Although the refuge consists of more than 39,000 acres, less than 7,000 acres in the southern division (the Brigantine) qualify as Wilderness. This trailless area, a tidal wetland and shallow bay habitat, is one of the most active flyways for migratory waterbirds in North America. Birdwatchers, binoculars in hand, have zoomed in on close to 300 species, including Atlantic brant and American black duck.
The Wilderness protects Holgate and Little Beaches, two of the few remaining barrier beaches in New Jersey. Grasses on these shores stabilize the fragile dunes and safeguard the rare piping plover, black skimmer, and least tern.
The Wilderness also preserves the original site of one of the many life-saving stations found along the Atlantic coast before the creation of the Coast Guard.
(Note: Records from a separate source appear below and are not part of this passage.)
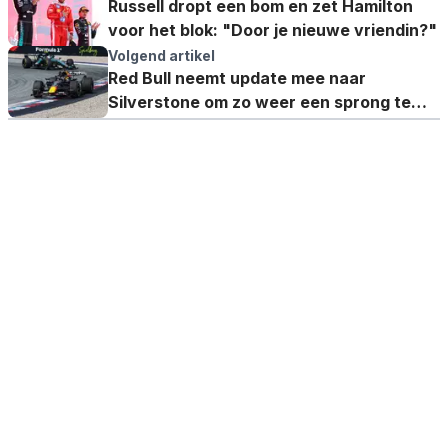
Russell dropt een bom en zet Hamilton
voor het blok: "Door je nieuwe vriendin?"
Volgend artikel
Red Bull neemt update mee naar
Silverstone om zo weer een sprong te
maken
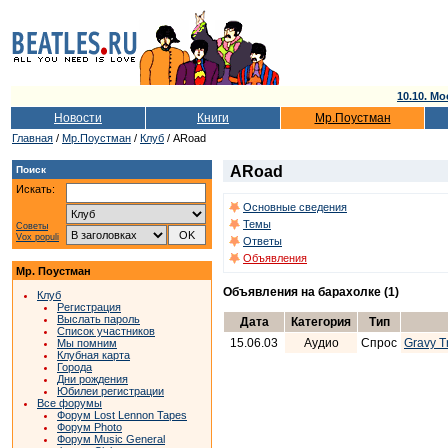
10.10. Мо
Новости
Книги
Мр.Поустман
Главная
/
Мр.Поустман
/
Клуб
/ ARoad
ARoad
Поиск
Искать:
Основные сведения
Темы
Советы
Vox populi
Ответы
Объявления
Мр. Поустман
Объявления на барахолке (1)
Клуб
Регистрация
Выслать пароль
Дата
Категория
Тип
Список участников
15.06.03
Аудио
Спрос
Gravy Tr
Мы помним
Клубная карта
Города
Дни рождения
Юбилеи регистрации
Все форумы
Форум Lost Lennon Tapes
Форум Photo
Форум Music General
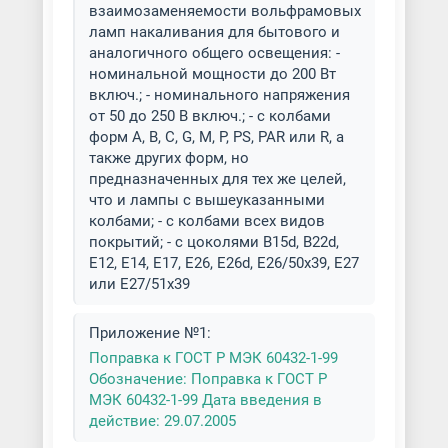
взаимозаменяемости вольфрамовых
ламп накаливания для бытового и
аналогичного общего освещения: -
номинальной мощности до 200 Вт
включ.; - номинального напряжения
от 50 до 250 В включ.; - с колбами
форм А, В, С, G, M, P, PS, PAR или R, а
также других форм, но
предназначенных для тех же целей,
что и лампы с вышеуказанными
колбами; - с колбами всех видов
покрытий; - с цоколями B15d, B22d,
E12, E14, E17, E26, E26d, E26/50x39, E27
или Е27/51х39
Приложение №1:
Поправка к ГОСТ Р МЭК 60432-1-99
Обозначение: Поправка к ГОСТ Р
МЭК 60432-1-99 Дата введения в
действие: 29.07.2005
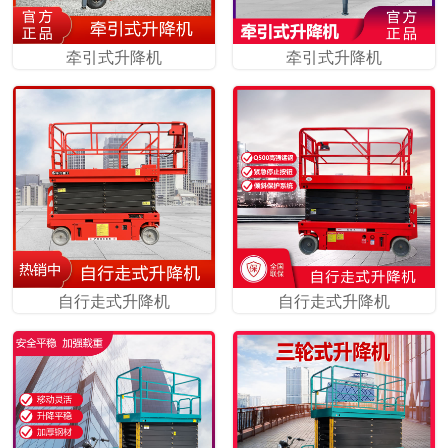
牵引式升降机
牵引式升降机
自行走式升降机
自行走式升降机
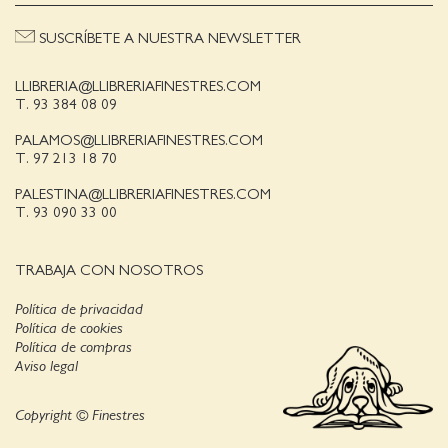
SUSCRÍBETE A NUESTRA NEWSLETTER
LLIBRERIA@LLIBRERIAFINESTRES.COM
T. 93 384 08 09
PALAMOS@LLIBRERIAFINESTRES.COM
T. 97 213 18 70
PALESTINA@LLIBRERIAFINESTRES.COM
T. 93 090 33 00
TRABAJA CON NOSOTROS
Política de privacidad
Política de cookies
Política de compras
Aviso legal
Copyright © Finestres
The refuge is open during daylight hours, but there are prohibitions on camping, fires, horses, kite flying, swimming, flower picking, or anything else that might endanger the wildlife and their habitat. During nesting season (mid-April to mid-July), the area is closed to all public use. In the same protective vein, access to some portions is restricted to people with special-use permits for research and education.
Leave No Trace
How to follow the seven standard Leave No Trace principles differs in different parts of the country (desert vs. Rocky Mountains). Click on any of the principles listed below to learn more about how they apply in the Brigantine Wilderness.
Digital and paper maps are critical tools for wilderness visitors. Online maps can help you plan and prepare for your visit ahead of time. You can also carry digital maps with you on your GPS unit or other handheld GPS device. Having a paper map with you in the backcountry, as well as solid orienteering skills, however, ensures that you can still route-find in the event that your electronic device fails.
Motorized equipment and equipment used for mechanical transport is generally prohibited in all wilderness areas.
This includes the use of motor vehicles, motorboats, motorized equipment, bicycles, hang gliders, wagons, carts, portage wheels, and the landing of aircraft including helicopters.